I think the problem is this: https://bugs.launchpad.net/ubuntu/+source/linux/+bug/1560583

My gut feel now says that the above issue is preventing profile from being created. This would be why the default "lxc.cap.drop" is also different:

# head lxc.conf  (on amd64)
lxc.cap.drop = sys_time sys_module sys_rawio

# head lxc.conf (on armhf)
lxc.cap.drop = sys_time sys_module sys_rawio mac_admin mac_override

I think the last 2 need to be removed, but using lxc.raw I can only add...
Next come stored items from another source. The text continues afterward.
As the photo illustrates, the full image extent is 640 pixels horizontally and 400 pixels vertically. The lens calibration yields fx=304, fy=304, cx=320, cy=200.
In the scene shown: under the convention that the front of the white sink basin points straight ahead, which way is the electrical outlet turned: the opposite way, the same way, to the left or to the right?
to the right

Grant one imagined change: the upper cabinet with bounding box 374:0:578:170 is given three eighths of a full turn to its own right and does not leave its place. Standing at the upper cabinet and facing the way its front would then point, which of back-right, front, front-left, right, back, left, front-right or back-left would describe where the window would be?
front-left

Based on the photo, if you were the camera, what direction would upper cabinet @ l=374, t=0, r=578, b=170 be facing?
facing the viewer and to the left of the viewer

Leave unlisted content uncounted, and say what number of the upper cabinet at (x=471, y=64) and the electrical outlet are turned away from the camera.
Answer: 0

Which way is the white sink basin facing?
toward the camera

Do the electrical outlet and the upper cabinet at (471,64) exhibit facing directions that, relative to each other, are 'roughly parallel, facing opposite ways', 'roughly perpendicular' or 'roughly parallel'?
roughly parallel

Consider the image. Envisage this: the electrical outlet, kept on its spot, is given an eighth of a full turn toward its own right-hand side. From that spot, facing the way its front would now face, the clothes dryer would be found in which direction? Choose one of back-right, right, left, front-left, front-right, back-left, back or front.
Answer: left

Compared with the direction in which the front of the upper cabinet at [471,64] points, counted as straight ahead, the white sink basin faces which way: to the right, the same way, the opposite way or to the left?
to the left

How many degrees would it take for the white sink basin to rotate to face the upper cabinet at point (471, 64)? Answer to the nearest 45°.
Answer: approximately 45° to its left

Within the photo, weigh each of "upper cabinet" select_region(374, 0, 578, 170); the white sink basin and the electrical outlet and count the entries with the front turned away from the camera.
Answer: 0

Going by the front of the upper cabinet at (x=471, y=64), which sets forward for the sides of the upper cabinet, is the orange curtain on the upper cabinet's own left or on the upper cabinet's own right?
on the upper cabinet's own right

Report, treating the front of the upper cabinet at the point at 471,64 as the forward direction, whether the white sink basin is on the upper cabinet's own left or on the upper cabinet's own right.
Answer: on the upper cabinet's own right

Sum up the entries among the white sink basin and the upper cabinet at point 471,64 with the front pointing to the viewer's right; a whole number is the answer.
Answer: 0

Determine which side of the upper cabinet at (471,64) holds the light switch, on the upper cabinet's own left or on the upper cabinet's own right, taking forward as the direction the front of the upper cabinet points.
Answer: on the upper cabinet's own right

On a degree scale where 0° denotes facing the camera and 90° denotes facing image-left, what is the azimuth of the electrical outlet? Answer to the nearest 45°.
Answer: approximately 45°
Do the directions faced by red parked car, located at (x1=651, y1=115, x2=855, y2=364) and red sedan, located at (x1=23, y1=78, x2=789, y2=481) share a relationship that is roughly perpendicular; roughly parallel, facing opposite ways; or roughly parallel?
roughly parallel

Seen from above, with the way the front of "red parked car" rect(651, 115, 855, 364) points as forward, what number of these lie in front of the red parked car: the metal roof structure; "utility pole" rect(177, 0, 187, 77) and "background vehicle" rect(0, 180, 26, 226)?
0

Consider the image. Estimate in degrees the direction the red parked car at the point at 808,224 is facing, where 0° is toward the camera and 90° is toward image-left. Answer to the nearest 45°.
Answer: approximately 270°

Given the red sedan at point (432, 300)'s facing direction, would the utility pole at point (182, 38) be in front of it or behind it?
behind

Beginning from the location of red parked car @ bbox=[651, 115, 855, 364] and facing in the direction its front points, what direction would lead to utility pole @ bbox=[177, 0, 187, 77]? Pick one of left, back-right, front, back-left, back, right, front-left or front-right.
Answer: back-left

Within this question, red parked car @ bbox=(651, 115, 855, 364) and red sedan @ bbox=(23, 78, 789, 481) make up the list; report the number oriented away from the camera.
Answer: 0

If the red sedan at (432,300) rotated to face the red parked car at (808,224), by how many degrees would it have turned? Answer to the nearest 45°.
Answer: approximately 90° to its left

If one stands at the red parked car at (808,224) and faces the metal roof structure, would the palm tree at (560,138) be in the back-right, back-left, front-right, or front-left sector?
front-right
Also see: http://forum.odroid.com/viewtopic.php?f=112&t=12410

tobetter commented 7 years ago

@digitalspider You are doing quite interesting things. :+1: Firstly, I would recommend you to try to build LXC source code by yourself instead of using prebuilt package. There are two flags for APPARMOR and SELINUX, you could run './configure --disable-apparmor --disable-selinux' with other options. This would disable the security code in LXC. So at least, I believe, that you won't have security problems to play your virtual container. Obviously, you would enable them or use the official package later. Secondly, I think you already have done to check the kernel parameters whether kernel is fully configured for LXC. There is a script 'lxc-config', you can check on the board so it read '/proc/config.gz' to parse kernel configuration. I hope it works for you.

digitalspider commented 7 years ago

Thanks @tobetter - will try. First time compiling a kernel. Fun fun. I've found some instructions in the last comment of this blog, which I will try and follow. Need to replace all the odroidxu3-3.10.y with odroidc-3.10.y

We'll see how this goes. Also I found the config, which seem to have all the right settings.

But will try this with the flags suggested, and see if I can experiment till I get this right. Thanks.